4.5 Safeguarding Personal Information
Risk 7
Although information stored in the CMS meets the security requirements required for safeguarding of personal information at the Protected B level, there is currently no guidelines or procedures which addresses the mishandling or compromise of information entered. Procedures and guidelines also need to be addressed when saving Protected B information on the shared drive as the shared drive is only at the Protected A level.
Risk 7 - Risk Mitigation Measures
OPO does and will continue to send information and reminders with respect to handling, storing and disposing of personal information as part of their awareness initiative. OPO will continue to remind its personnel of the procedures to follow through routine meetings and provide new employees with briefing sessions and material pertaining to the handling, storing and disposing of personal information. Information which is considered "personal
" is properly marked and stored in an approved container. A user training manual is under development, which will address the safeguarding, security or privacy issues when handling information stored on the shared drive and the CMS.
4.6 Security of the CMS
Risk 8
The security of the Case Management System.

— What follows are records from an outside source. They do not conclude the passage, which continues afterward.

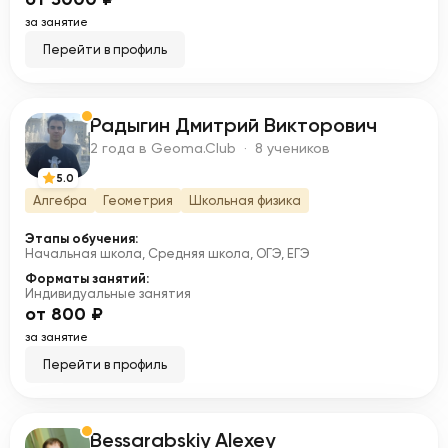
за занятие
Перейти в профиль
Радыгин Дмитрий Викторович
Р
2 года в Geoma.Club · 8 учеников
5.0
Алгебра
Геометрия
Школьная физика
Этапы обучения:
Начальная школа, Средняя школа, ОГЭ, ЕГЭ
Форматы занятий:
Индивидуальные занятия
от 800 ₽
за занятие
Перейти в профиль
Bessarabskiy Alexey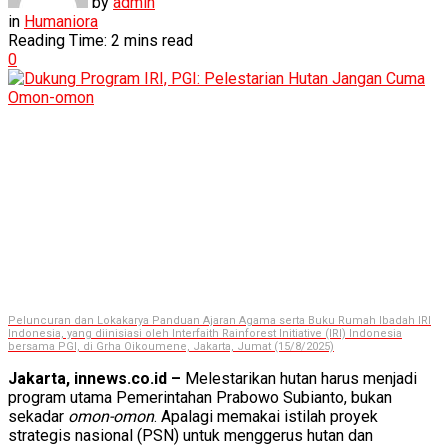
by
admin
in
Humaniora
Reading Time: 2 mins read
0
Peluncuran dan Lokakarya Panduan Ajaran Agama serta Buku Rumah Ibadah IRI
Indonesia, yang diinisiasi oleh Interfaith Rainforest Initiative (IRI) Indonesia
bersama PGI, di Grha Oikoumene, Jakarta, Jumat (15/8/2025)
Jakarta, innews.co.id –
Melestarikan hutan harus menjadi
program utama Pemerintahan Prabowo Subianto, bukan
sekadar
omon-omon
. Apalagi memakai istilah proyek
strategis nasional (PSN) untuk menggerus hutan dan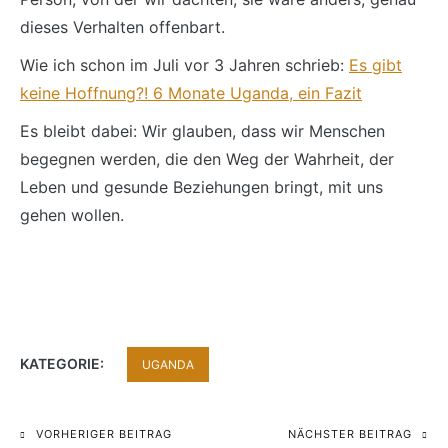
dieses Verhalten offenbart.
Wie ich schon im Juli vor 3 Jahren schrieb:
Es gibt
keine Hoffnung?! 6 Monate Uganda, ein Fazit
Es bleibt dabei: Wir glauben, dass wir Menschen
begegnen werden, die den Weg der Wahrheit, der
Leben und gesunde Beziehungen bringt, mit uns
gehen wollen.
KATEGORIE:
UGANDA
VORHERIGER BEITRAG
NÄCHSTER BEITRAG
Beitragsnavigation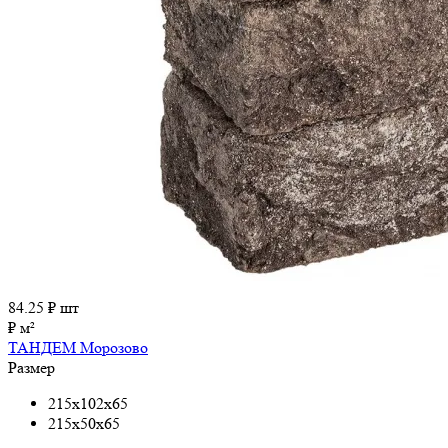
84.25
₽ шт
₽ м²
ТАНДЕМ Морозово
Размер
215x102x65
215x50x65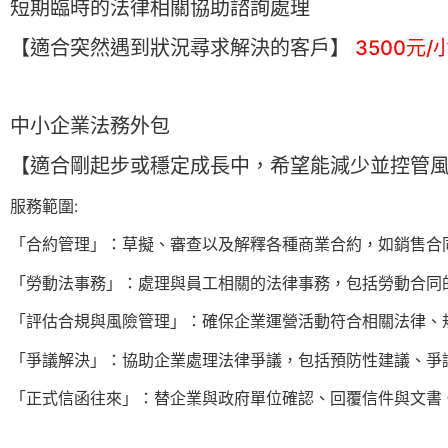
短期臨時的法律相關協助諮詢處理
【適合突然遇到狀況尋求解決的客戶】
3500元/
中小企業法務外包
【適合剛起步或穩定成長中，希望能減少並控管
服務範圍:
「合約管理」：草擬、審查以及解釋各種商業合約，如銷售合
「勞動法事務」：處理與員工相關的法律事務，包括勞動合同
「評估合規與風險管理」：確保企業運營活動符合相關法律、
「爭議解決」：協助企業處理法律爭議，包括預防性建議、爭
「正式信函往來」：替企業與政府單位確認、回覆信件與文書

Risk 8 - Risk Mitigation Measures
The certification and accreditation process was initiated by Information and Technology Services Branch Security, and confirms that the actual level of risk matches the acceptable level.
Conclusion
In conclusion, OPO will be implementing these measures to address the potential privacy risks during all the file life cycle. OPO will lower the risk of access to sensitive information with proper security measures as defined within the Privacy Impact Assessment.